An interleaved multilevel converter for onboard EV charging application

Abstract

ABSTRACT This paper proposes an interleaved multilevel converter (MLC)-based charger with power rating 2.8 kW to charge on-board battery of electric vehicle (EV). It comprises two stages: (1) an interleaved multilevel ac–dc converter; and (2) an LLC-resonant dc–dc converter. The interleaved approach efficiently maintains the optimum power level. The switching scheme implemented for MLC maintains the source current sinusoidal, supports unity power factor (UPF) and has the capability to balance the capacitor voltage. The MLC maintains UPF and balances capacitor voltage without any auxiliary circuit. In addition, MLC provides lower voltage stress and reduced total harmonic distortion (THD), therefore, making it a better choice for ac–dc conversion stage in battery charging application.
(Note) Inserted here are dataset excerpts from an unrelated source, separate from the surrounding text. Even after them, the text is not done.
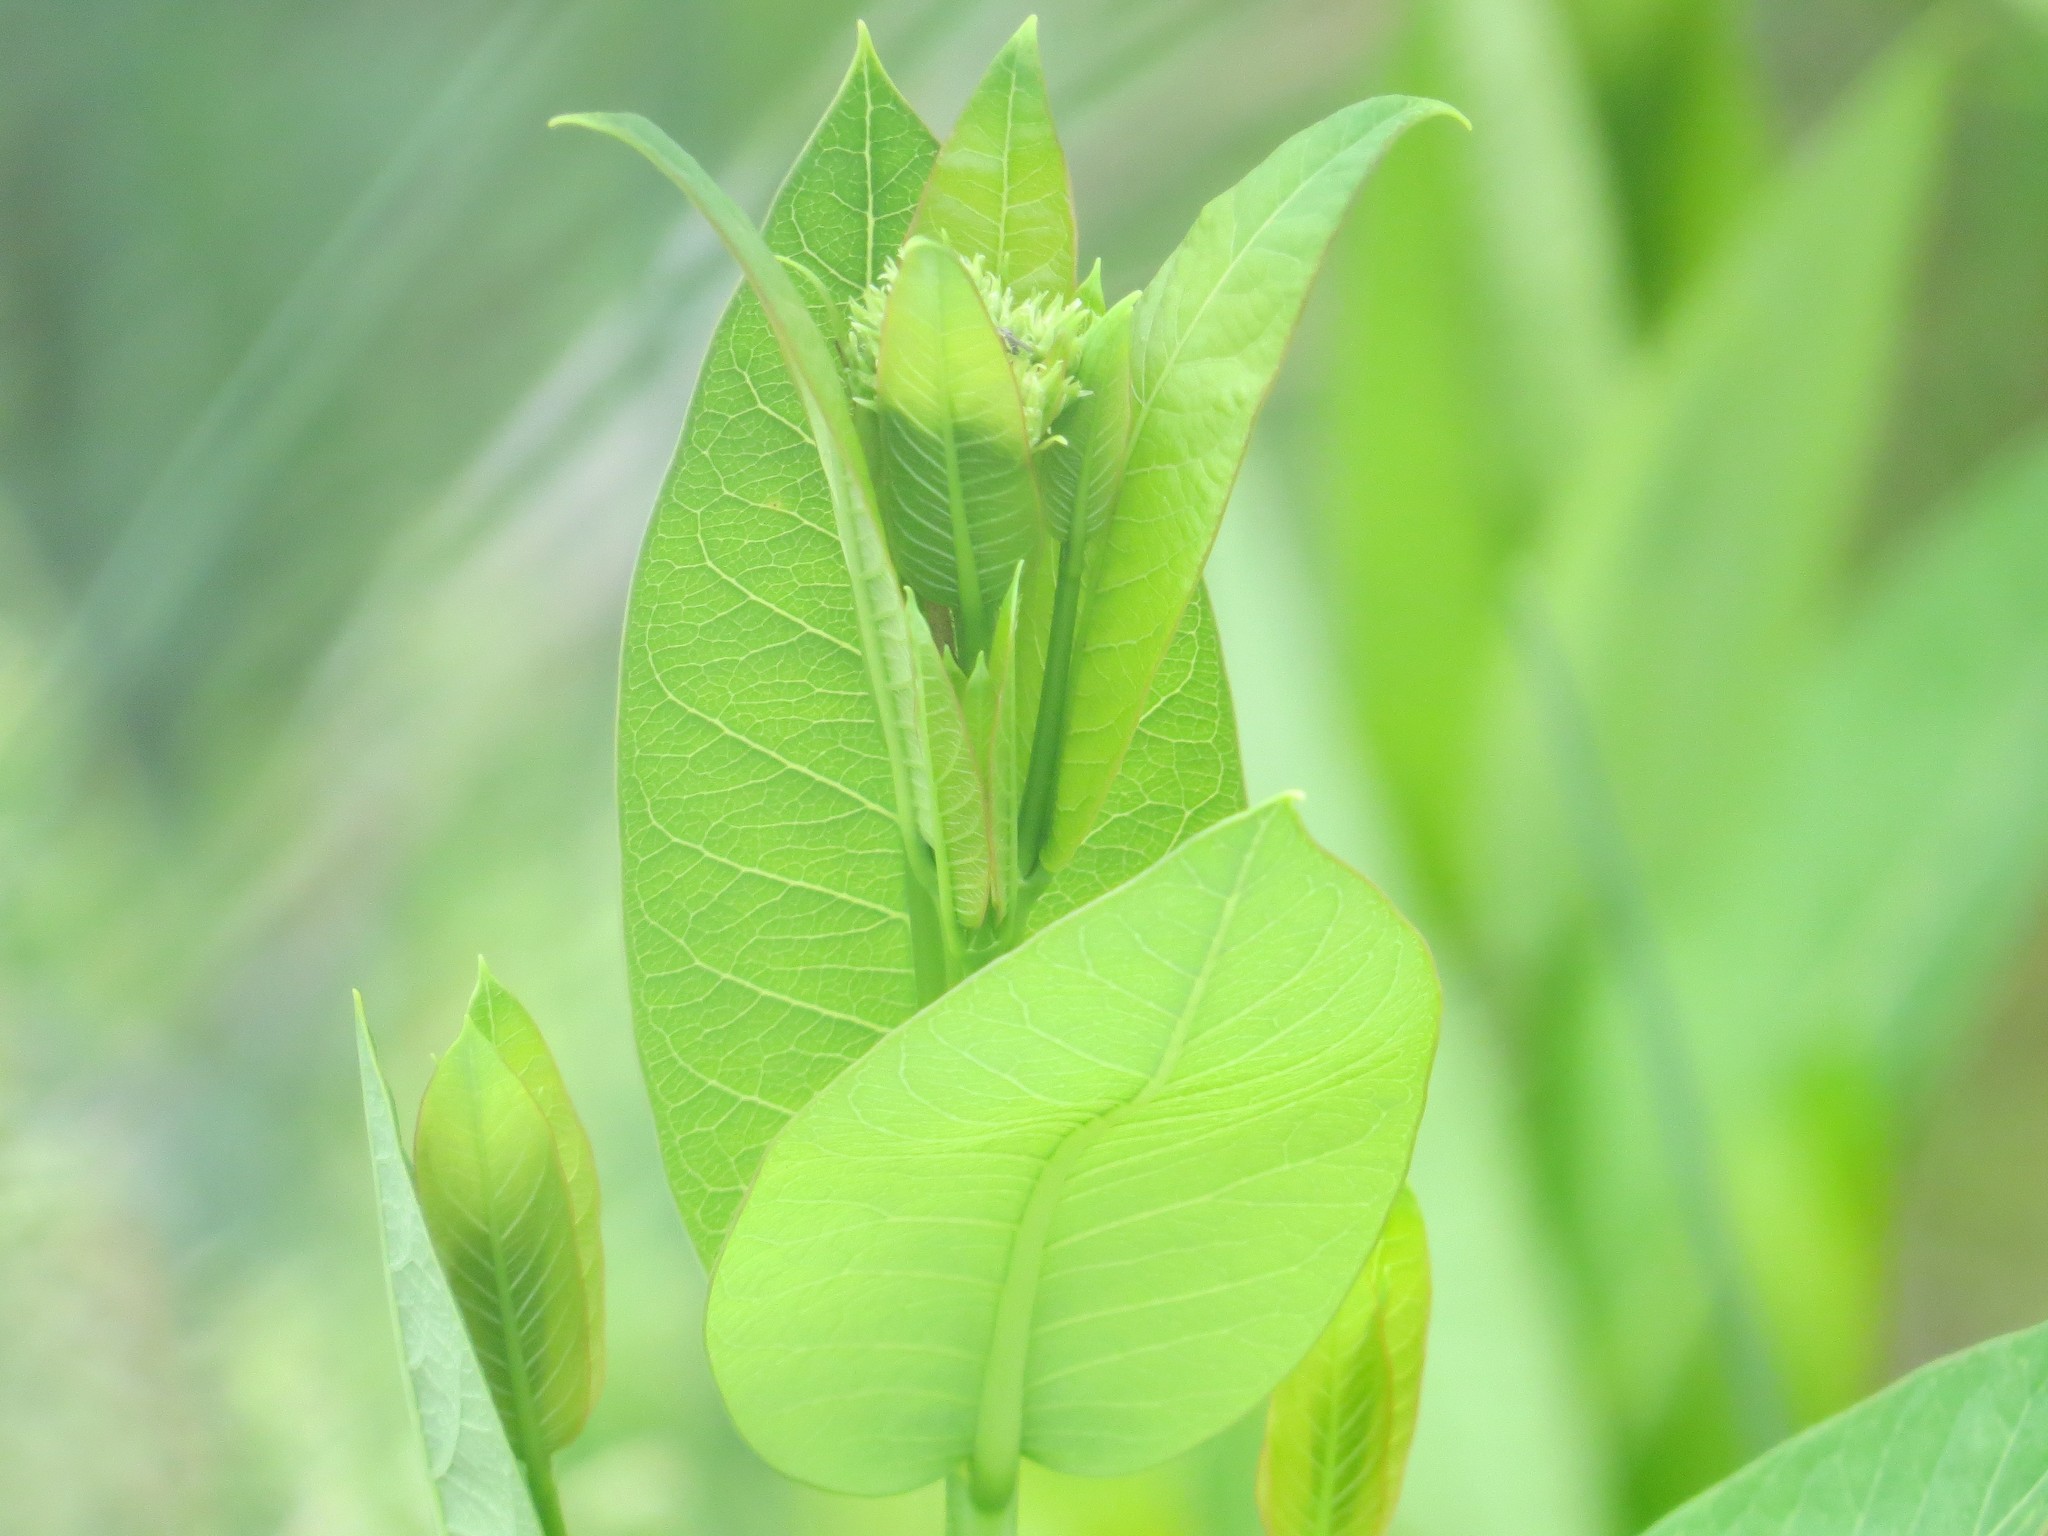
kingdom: Plantae
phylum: Tracheophyta
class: Magnoliopsida
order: Gentianales
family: Apocynaceae
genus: Asclepias
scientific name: Asclepias syriaca
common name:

The dc–dc converter furnishes regulated and wide output voltage range for on-board charging system. The principle of operation, modulation technique and control strategy for both the converters are analysed. Following theoretical analysis, laboratory experiments were conducted to validate the implemented approach. The results signify that for output voltage range of 24−72 V, UPF is maintained at input, lower stress across switches and capacitor voltage is balanced. The performance of MLC is satisfactory as it attains a peak efficiency of 97% with THD of 2.07%.